## EXERCISE
Nothing but the exact lines from the one containing "X151430000Y-87270000D01*" through the last line of the records below belongs in your answer.
++++
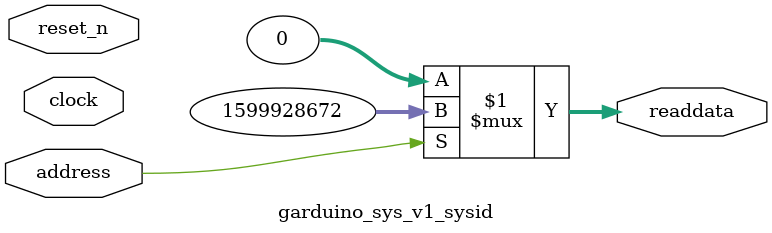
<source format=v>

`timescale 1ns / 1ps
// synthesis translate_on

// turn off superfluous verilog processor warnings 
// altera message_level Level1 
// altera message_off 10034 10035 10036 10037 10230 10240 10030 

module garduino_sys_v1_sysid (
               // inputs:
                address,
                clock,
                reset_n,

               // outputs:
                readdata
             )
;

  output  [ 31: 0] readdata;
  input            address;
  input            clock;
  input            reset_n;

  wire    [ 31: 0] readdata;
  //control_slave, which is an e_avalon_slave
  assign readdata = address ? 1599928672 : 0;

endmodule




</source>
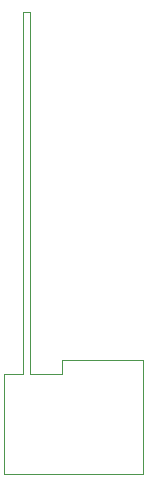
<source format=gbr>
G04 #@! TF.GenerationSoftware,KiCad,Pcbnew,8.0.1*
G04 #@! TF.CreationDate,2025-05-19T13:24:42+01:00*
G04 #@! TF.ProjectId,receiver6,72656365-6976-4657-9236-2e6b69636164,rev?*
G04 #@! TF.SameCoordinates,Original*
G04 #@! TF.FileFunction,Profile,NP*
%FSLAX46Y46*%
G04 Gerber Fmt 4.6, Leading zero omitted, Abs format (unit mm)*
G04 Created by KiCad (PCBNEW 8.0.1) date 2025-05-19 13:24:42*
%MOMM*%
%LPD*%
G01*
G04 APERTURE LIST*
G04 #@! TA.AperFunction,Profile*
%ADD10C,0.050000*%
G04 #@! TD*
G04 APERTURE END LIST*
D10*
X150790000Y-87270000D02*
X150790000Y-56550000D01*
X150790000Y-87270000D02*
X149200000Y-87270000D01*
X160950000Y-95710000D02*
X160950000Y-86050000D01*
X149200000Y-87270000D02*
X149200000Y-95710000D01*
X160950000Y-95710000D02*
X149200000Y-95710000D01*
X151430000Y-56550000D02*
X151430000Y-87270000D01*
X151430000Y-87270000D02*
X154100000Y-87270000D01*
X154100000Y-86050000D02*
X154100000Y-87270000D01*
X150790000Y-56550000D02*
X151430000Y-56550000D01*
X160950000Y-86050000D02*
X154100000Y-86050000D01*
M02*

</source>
++++
## RESPONSE
X151430000Y-87270000D01*
X151430000Y-87270000D02*
X154100000Y-87270000D01*
X154100000Y-86050000D02*
X154100000Y-87270000D01*
X150790000Y-56550000D02*
X151430000Y-56550000D01*
X160950000Y-86050000D02*
X154100000Y-86050000D01*
M02*

</source>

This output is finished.